Surgical errors accounted for about 22% of medical malpractice claims last year in the United States according to a major medical malpractice services provider. A number of those errors, it appears, involve the kidneys.
- An Iowa woman, Dena Knapp, is suing her surgeon, Dr. Scott Baker, after he allegedly removed her kidney, when he was supposed to be removing her adrenal gland, which is an endocrine gland that produce adrenaline and cortisol. The surgeon is said to have removed the right kidney instead of the adrenal gland along with a mass that had formed on top of the gland. A week later, Dr. Baker called Ms. Knapp and told her that he “did not get everything” according to the lawsuit. He told her that she would require a second surgery. She went to another health care facility to have the adrenal gland and the mass removed.
- A Florida woman went into the hospital for back surgery, and her surgeon removed what he thought to be a cancerous tumor. The “tumor” turned out to be a perfectly functioning pelvic kidney, which was in an unexpected location. The case was settled without the doctor admitting fault.
- An Idaho man had a life-threatening, softball-sized tumor near his kidney, but instead his surgeon mistakenly removed his healthy left kidney. He has filed a lawsuit against the physician and the hospital.
There are many cases of congenital disorders of the genitourinary system, which result in the kidneys being found in unexpected places in the body. A pelvic kidney (ectopic kidney) can be located in the pelvis, or both kidneys can fuse into a single kidney; there are countless other variations when it comes to a kidney being located in an unexpected place in the anatomy of a human body.
Still, one might expect his or her doctor to know the difference between a tumor and a kidney.

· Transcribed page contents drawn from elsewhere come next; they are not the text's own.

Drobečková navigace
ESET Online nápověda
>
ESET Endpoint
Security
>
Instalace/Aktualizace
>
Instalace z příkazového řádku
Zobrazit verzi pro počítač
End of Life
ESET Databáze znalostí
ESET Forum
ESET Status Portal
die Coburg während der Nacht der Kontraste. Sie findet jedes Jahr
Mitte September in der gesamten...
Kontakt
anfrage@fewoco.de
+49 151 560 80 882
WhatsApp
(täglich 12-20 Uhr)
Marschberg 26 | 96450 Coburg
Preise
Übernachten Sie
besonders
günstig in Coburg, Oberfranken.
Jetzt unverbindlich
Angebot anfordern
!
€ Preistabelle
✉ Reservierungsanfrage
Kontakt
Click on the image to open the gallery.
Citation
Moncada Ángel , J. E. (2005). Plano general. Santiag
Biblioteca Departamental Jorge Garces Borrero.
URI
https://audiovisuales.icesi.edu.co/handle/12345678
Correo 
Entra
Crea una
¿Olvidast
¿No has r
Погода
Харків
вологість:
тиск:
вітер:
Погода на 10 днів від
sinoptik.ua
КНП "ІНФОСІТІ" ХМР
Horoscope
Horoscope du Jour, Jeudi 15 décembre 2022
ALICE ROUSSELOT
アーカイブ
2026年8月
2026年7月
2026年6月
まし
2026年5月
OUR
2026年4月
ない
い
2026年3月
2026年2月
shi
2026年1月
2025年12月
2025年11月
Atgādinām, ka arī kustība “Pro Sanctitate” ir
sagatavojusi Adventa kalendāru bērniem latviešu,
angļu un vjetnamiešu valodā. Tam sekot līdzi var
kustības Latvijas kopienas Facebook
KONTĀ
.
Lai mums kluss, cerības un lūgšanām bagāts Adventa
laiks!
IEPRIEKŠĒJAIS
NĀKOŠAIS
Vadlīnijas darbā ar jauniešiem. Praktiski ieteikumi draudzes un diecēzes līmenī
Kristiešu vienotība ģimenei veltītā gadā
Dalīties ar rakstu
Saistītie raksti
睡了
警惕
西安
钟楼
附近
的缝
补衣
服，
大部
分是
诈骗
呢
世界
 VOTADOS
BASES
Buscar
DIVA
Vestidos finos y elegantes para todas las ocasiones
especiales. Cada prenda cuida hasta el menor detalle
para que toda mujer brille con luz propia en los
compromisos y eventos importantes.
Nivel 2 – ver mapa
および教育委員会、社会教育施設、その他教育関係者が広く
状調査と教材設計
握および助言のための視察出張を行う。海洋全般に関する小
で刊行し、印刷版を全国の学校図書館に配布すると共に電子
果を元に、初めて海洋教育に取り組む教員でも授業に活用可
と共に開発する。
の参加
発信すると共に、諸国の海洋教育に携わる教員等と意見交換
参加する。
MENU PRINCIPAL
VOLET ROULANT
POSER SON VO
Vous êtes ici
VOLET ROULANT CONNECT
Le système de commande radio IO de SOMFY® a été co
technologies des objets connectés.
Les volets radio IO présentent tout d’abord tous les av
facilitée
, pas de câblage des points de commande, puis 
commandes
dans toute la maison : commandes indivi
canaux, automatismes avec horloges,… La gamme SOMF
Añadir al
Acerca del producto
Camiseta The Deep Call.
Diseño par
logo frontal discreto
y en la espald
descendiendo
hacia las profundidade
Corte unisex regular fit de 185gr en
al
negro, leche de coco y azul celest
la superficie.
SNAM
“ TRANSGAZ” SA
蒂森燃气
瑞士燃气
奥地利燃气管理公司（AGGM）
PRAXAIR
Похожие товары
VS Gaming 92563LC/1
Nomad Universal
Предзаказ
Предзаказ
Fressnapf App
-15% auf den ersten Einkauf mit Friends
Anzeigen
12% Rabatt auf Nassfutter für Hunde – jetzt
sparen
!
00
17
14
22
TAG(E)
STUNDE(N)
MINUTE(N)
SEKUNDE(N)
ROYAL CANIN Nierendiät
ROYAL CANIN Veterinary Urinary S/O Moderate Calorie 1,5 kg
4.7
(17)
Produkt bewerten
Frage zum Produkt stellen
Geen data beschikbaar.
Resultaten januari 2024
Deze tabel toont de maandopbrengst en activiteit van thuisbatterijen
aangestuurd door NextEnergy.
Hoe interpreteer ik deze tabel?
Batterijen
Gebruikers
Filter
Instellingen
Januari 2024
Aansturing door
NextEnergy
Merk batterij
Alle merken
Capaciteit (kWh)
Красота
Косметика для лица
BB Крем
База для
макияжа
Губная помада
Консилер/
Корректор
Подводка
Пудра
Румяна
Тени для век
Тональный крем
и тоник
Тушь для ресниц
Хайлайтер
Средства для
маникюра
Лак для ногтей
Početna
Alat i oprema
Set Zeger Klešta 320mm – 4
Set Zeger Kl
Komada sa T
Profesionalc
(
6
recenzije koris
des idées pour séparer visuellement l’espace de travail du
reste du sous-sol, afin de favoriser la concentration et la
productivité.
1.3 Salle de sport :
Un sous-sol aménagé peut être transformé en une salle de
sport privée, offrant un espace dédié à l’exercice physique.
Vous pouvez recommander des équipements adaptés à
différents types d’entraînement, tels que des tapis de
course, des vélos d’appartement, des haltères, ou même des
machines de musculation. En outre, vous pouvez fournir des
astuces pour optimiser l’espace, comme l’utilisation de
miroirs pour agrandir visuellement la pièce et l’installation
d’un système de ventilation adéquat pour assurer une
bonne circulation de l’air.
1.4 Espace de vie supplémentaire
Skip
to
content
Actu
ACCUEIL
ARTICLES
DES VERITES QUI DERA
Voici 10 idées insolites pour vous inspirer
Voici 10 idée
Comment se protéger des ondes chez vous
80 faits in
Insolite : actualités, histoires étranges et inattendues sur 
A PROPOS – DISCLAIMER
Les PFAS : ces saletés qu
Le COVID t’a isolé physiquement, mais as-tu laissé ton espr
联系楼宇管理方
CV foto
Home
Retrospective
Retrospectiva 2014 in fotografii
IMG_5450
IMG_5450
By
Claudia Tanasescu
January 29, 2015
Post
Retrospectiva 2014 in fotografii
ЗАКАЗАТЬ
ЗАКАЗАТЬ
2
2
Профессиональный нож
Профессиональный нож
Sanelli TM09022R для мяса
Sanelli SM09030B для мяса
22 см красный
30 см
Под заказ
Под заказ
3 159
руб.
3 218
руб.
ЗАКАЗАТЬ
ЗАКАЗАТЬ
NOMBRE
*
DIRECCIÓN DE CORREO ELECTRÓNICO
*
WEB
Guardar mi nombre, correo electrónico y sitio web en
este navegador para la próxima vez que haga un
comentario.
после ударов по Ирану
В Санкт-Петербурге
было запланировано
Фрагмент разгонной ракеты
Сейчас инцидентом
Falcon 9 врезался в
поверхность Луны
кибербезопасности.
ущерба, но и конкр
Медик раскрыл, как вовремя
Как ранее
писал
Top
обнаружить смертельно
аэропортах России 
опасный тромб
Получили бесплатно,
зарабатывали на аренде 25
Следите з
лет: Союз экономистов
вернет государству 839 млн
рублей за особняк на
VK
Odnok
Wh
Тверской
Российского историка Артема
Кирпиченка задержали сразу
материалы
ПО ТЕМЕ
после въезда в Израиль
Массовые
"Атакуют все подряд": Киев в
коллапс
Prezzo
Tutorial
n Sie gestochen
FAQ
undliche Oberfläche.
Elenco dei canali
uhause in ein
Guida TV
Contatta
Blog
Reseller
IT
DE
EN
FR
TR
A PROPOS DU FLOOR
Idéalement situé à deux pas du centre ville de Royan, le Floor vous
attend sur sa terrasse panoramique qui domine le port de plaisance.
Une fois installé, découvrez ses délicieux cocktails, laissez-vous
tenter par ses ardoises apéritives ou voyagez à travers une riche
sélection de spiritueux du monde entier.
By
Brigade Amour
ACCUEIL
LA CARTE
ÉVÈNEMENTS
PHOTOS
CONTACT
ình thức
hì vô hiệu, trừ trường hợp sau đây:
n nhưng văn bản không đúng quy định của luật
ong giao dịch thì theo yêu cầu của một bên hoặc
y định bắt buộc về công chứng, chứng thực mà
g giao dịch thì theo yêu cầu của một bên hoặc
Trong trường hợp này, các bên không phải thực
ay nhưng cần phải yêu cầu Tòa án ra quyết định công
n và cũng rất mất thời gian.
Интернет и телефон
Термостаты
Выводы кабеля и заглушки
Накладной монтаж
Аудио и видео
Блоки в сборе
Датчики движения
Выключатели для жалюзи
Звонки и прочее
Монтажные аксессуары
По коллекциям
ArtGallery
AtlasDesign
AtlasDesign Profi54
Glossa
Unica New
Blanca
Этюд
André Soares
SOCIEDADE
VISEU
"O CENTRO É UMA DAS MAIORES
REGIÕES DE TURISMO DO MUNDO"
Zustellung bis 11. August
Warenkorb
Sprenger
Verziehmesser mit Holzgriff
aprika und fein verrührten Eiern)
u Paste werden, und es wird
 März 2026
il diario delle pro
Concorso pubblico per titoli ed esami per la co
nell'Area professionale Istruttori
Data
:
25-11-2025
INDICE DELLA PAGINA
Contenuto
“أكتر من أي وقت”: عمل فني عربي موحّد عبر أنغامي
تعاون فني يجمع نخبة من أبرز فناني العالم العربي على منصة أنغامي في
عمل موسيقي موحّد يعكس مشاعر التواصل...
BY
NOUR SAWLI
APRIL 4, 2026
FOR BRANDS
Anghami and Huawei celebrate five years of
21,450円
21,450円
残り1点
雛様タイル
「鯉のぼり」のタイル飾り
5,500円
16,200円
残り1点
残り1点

Wrong site surgeries are “never events”
The Agency for Healthcare Research and Quality (AHRQ) classifies operating on or removing the wrong kidney as a wrong-site surgical error. A wrong-site surgical mistake is surgery performed on the wrong site, any procedure performed on the wrong patient, or performing the wrong procedure. Wrong-site surgery is considered a sentinel event, “an unexpected occurrence involving death or serious physical or psychological injuries, or the risk thereof.” It is also a “never event,” meaning it never should have happened.
Wrong-site surgical errors are supposed to be reported to the Joint Commission, which is an independent, nonprofit organization which accredits and certifies health care organizations and programs in the United States. The Joint Commission has found the top three root causes for wrong-site surgical mistakes to be: leadership, communication and human factors. There is even a “Universal Protocol for Preventing Wrong Site, Wrong Procedure, and Wrong Person Surgery,” which went into effect in 2004. The protocol includes many recommended steps including:
- Procedure verification
- Site marking
- A time out prior to making the incision
The Joint Commission reports that there were 1,196 sentinel events (wrong-site, wrong-side, wrong procedure surgical errors) reported through September 2015.
When a patient survives a wrong-site surgical error, such as the removal of the wrong organ, it usually means that he or she must undergo another surgery so that the correct procedure can be performed. In the case of kidneys, if the wrong kidney is a healthy kidney and the one that must now be removed is the diseased kidney, the patient will now require dialysis treatments because both kidneys have been removed. Patients deserve better than this.